For "push" versus "pull" I have come to the realization that you can mix the two if you define the boundary very carefully and use the "flow" function, which is a mix of both.
"Push" in general is easier, but at the lowest level you must pull and then invert that into a push.  The Access functor has a method on that "thenFlow" to change a pull to a push.
{code}
abstract class Access<FROM, T> {
  T access(FROM f);
  Flow<FROM, NEXT> thenFlow(Flow<T, NEXT> then);
}
{code}

And this is where "source" and "target" meet in most cases -- the FlowFactory takes the Source Access functor, and creates a composite flow from the target flow functor -- the two match because the common type is T, which is determined by the schema node.

For everything but Arrays/Maps I have a working implementation that I'm hoping to submit here soon, but Arrays/Maps (especially maps) have turned out trickier.  I will make them work in a slightly less elegant way (Source implementations will have to loop over their type and trigger callbacks in a special target callback, rather than composing functors).

I wish I could use Scala here... about every 6 lines of Java would reduce to 1 in Scala for the function type definitions.

For schema resolution, everything but record re-ordering will be easy -- requiring simply one more functor or replacing a functor to transform a type, with the addition of "skip" functors for the source.
For record re-ordering I will need a tag type that specifies whether a source or target requires field order or not.  If either side is 'unordered' then it is simple. If both sides require order, a buffer will be required.  This buffer can be generic so that no source or target implementations have to worry about it other than declaring whether they require order, but it is non-trivial. 

Likewise, default values will need some work.

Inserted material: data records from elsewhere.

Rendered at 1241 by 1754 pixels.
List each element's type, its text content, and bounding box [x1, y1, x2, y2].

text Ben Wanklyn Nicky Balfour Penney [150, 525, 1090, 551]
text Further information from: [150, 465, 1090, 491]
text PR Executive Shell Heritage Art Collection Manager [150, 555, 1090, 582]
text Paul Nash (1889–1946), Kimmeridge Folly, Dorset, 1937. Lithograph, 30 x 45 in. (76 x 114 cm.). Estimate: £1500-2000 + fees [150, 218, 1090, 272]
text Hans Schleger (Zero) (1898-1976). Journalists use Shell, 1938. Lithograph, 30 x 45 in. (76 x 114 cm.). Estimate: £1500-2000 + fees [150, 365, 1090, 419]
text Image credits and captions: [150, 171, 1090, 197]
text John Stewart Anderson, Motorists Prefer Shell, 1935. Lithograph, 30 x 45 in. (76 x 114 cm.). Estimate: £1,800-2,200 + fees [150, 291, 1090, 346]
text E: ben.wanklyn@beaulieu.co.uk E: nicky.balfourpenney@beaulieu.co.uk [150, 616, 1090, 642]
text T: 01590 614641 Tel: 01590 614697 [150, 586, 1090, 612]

In the Java implementation they are handled by storing a Jackson JSON node with the default.  This is not ideal.  It would be beneficial to convert default values to the most efficient representation that a Target would need to insert it when the source does not have the value.

> Java: Data Flow Overhaul -- Composition and Symmetry
> ----------------------------------------------------
>
>                 Key: AVRO-859
>                 URL: https://issues.apache.org/jira/browse/AVRO-859
>             Project: Avro
>          Issue Type: New Feature
>          Components: java
>            Reporter: Scott Carey
>            Assignee: Scott Carey
>
> Data flow in Avro is currently broken into two parts:  Read and Write.  These share many common patterns but almost no common code.  
> Additionally, the APIs for this are DatumReader and DatumWriter, which requires that implementations know how to traverse Schemas and use the Resolver.
> This is a proposal to overhaul the inner workings of Avro Java between the Decoder/Encoder APIs and DatumReader/DatumWriter such that there is significantly more code re-use and much greater opportunity for new features that can all share in general optimizations and dynamic code generation.
> The two primary concepts involved are:
> * _*Functional Composition*_
> * _*Symmetry*_
> h4. Functional Composition
> All read and write operations can be broken into functional bits and composed rather than writing monolithic classes.  This allows a "DatumWriter2" to be a graph of functions that pre-compute all state required from a schema rather than traverse a schema for each write.
> h4. Symmetry
> Avro's data flow can be made symmetric.  Rather than thinking in terms of Read and Write, think in terms of:
> * _*Source*_: Where data that is represented by an Avro schema comes from -- this may be a Decoder, or an Object graph.
> * _*Target*_: Where data that represents an Avro schema is sent -- this may be an Encoder or an Object graph.